--- START ---

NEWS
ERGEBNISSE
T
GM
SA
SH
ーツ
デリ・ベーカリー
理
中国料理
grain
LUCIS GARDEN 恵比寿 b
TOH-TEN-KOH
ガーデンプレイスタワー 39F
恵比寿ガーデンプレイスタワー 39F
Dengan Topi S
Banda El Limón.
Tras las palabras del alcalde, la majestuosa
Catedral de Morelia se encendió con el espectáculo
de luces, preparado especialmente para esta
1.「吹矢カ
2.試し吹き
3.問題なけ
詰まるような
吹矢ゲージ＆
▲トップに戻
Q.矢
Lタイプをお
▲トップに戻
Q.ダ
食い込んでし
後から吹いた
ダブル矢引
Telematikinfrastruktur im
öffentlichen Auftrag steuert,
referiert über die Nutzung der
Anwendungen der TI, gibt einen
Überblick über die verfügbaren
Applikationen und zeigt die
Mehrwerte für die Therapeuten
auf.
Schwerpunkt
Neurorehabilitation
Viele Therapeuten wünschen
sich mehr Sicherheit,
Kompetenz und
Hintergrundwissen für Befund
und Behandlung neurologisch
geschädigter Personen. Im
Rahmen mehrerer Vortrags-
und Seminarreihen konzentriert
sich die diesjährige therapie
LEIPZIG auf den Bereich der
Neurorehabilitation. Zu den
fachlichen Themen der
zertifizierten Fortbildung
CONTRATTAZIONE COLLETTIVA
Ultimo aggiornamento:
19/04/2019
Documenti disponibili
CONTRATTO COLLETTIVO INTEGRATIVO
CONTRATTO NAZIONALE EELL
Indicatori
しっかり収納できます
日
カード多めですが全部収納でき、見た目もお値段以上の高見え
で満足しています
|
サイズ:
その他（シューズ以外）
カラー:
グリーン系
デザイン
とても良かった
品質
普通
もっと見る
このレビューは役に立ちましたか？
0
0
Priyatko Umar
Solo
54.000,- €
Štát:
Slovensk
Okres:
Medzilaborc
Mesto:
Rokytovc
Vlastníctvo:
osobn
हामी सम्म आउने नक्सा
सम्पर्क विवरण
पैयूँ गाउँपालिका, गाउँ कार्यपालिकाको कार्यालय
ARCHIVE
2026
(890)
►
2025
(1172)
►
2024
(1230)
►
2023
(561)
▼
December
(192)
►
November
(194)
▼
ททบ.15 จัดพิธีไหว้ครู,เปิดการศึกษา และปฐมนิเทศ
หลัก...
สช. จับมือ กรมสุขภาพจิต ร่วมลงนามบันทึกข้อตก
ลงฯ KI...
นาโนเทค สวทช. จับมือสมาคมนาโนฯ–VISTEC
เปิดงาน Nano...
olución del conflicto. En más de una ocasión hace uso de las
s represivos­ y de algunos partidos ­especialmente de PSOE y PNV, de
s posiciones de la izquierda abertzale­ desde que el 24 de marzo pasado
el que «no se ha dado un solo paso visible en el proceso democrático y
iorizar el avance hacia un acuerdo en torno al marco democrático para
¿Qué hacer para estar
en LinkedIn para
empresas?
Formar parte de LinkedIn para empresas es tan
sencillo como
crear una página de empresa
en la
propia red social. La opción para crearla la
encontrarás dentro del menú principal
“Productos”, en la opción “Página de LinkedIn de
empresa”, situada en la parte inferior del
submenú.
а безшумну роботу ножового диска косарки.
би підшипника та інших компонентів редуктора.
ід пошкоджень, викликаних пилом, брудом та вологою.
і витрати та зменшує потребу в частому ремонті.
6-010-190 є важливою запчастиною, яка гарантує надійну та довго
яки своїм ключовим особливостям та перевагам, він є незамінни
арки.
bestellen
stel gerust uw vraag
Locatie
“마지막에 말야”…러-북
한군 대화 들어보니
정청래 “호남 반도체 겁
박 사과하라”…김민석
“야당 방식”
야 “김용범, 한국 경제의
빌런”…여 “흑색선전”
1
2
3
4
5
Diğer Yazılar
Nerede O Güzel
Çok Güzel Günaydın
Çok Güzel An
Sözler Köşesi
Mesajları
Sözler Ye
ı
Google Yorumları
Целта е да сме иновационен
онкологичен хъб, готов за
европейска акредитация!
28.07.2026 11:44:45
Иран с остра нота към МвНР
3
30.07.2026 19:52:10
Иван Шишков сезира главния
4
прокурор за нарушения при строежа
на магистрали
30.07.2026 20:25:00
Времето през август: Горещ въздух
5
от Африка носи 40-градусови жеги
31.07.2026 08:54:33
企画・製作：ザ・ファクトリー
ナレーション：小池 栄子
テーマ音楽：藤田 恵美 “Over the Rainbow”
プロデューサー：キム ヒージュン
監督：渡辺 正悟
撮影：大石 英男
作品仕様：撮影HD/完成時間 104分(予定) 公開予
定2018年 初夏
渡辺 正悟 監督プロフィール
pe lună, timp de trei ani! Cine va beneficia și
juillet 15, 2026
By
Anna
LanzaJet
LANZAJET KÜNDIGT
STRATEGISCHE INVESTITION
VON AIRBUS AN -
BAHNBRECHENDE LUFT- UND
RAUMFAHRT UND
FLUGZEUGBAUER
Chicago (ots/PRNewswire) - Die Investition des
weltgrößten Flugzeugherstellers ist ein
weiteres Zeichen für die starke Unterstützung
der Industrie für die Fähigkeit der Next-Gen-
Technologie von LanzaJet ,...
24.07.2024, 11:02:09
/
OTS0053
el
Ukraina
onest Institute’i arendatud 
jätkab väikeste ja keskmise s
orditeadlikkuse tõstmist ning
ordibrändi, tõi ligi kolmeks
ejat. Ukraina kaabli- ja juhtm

--- END ---

• _Exercise_
Can you rewrite the material above so that every "Neurorehabilitation" becomes "Neurologische Rehabilitation", with nothing else changed?

• _Task answer_
NEWS
ERGEBNISSE
T
GM
SA
SH
ーツ
デリ・ベーカリー
理
中国料理
grain
LUCIS GARDEN 恵比寿 b
TOH-TEN-KOH
ガーデンプレイスタワー 39F
恵比寿ガーデンプレイスタワー 39F
Dengan Topi S
Banda El Limón.
Tras las palabras del alcalde, la majestuosa
Catedral de Morelia se encendió con el espectáculo
de luces, preparado especialmente para esta
1.「吹矢カ
2.試し吹き
3.問題なけ
詰まるような
吹矢ゲージ＆
▲トップに戻
Q.矢
Lタイプをお
▲トップに戻
Q.ダ
食い込んでし
後から吹いた
ダブル矢引
Telematikinfrastruktur im
öffentlichen Auftrag steuert,
referiert über die Nutzung der
Anwendungen der TI, gibt einen
Überblick über die verfügbaren
Applikationen und zeigt die
Mehrwerte für die Therapeuten
auf.
Schwerpunkt
Neurologische Rehabilitation
Viele Therapeuten wünschen
sich mehr Sicherheit,
Kompetenz und
Hintergrundwissen für Befund
und Behandlung neurologisch
geschädigter Personen. Im
Rahmen mehrerer Vortrags-
und Seminarreihen konzentriert
sich die diesjährige therapie
LEIPZIG auf den Bereich der
Neurologische Rehabilitation. Zu den
fachlichen Themen der
zertifizierten Fortbildung
CONTRATTAZIONE COLLETTIVA
Ultimo aggiornamento:
19/04/2019
Documenti disponibili
CONTRATTO COLLETTIVO INTEGRATIVO
CONTRATTO NAZIONALE EELL
Indicatori
しっかり収納できます
日
カード多めですが全部収納でき、見た目もお値段以上の高見え
で満足しています
|
サイズ:
その他（シューズ以外）
カラー:
グリーン系
デザイン
とても良かった
品質
普通
もっと見る
このレビューは役に立ちましたか？
0
0
Priyatko Umar
Solo
54.000,- €
Štát:
Slovensk
Okres:
Medzilaborc
Mesto:
Rokytovc
Vlastníctvo:
osobn
हामी सम्म आउने नक्सा
सम्पर्क विवरण
पैयूँ गाउँपालिका, गाउँ कार्यपालिकाको कार्यालय
ARCHIVE
2026
(890)
►
2025
(1172)
►
2024
(1230)
►
2023
(561)
▼
December
(192)
►
November
(194)
▼
ททบ.15 จัดพิธีไหว้ครู,เปิดการศึกษา และปฐมนิเทศ
หลัก...
สช. จับมือ กรมสุขภาพจิต ร่วมลงนามบันทึกข้อตก
ลงฯ KI...
นาโนเทค สวทช. จับมือสมาคมนาโนฯ–VISTEC
เปิดงาน Nano...
olución del conflicto. En más de una ocasión hace uso de las
s represivos­ y de algunos partidos ­especialmente de PSOE y PNV, de
s posiciones de la izquierda abertzale­ desde que el 24 de marzo pasado
el que «no se ha dado un solo paso visible en el proceso democrático y
iorizar el avance hacia un acuerdo en torno al marco democrático para
¿Qué hacer para estar
en LinkedIn para
empresas?
Formar parte de LinkedIn para empresas es tan
sencillo como
crear una página de empresa
en la
propia red social. La opción para crearla la
encontrarás dentro del menú principal
“Productos”, en la opción “Página de LinkedIn de
empresa”, situada en la parte inferior del
submenú.
а безшумну роботу ножового диска косарки.
би підшипника та інших компонентів редуктора.
ід пошкоджень, викликаних пилом, брудом та вологою.
і витрати та зменшує потребу в частому ремонті.
6-010-190 є важливою запчастиною, яка гарантує надійну та довго
яки своїм ключовим особливостям та перевагам, він є незамінни
арки.
bestellen
stel gerust uw vraag
Locatie
“마지막에 말야”…러-북
한군 대화 들어보니
정청래 “호남 반도체 겁
박 사과하라”…김민석
“야당 방식”
야 “김용범, 한국 경제의
빌런”…여 “흑색선전”
1
2
3
4
5
Diğer Yazılar
Nerede O Güzel
Çok Güzel Günaydın
Çok Güzel An
Sözler Köşesi
Mesajları
Sözler Ye
ı
Google Yorumları
Целта е да сме иновационен
онкологичен хъб, готов за
европейска акредитация!
28.07.2026 11:44:45
Иран с остра нота към МвНР
3
30.07.2026 19:52:10
Иван Шишков сезира главния
4
прокурор за нарушения при строежа
на магистрали
30.07.2026 20:25:00
Времето през август: Горещ въздух
5
от Африка носи 40-градусови жеги
31.07.2026 08:54:33
企画・製作：ザ・ファクトリー
ナレーション：小池 栄子
テーマ音楽：藤田 恵美 “Over the Rainbow”
プロデューサー：キム ヒージュン
監督：渡辺 正悟
撮影：大石 英男
作品仕様：撮影HD/完成時間 104分(予定) 公開予
定2018年 初夏
渡辺 正悟 監督プロフィール
pe lună, timp de trei ani! Cine va beneficia și
juillet 15, 2026
By
Anna
LanzaJet
LANZAJET KÜNDIGT
STRATEGISCHE INVESTITION
VON AIRBUS AN -
BAHNBRECHENDE LUFT- UND
RAUMFAHRT UND
FLUGZEUGBAUER
Chicago (ots/PRNewswire) - Die Investition des
weltgrößten Flugzeugherstellers ist ein
weiteres Zeichen für die starke Unterstützung
der Industrie für die Fähigkeit der Next-Gen-
Technologie von LanzaJet ,...
24.07.2024, 11:02:09
/
OTS0053
el
Ukraina
onest Institute’i arendatud 
jätkab väikeste ja keskmise s
orditeadlikkuse tõstmist ning
ordibrändi, tõi ligi kolmeks
ejat. Ukraina kaabli- ja juhtm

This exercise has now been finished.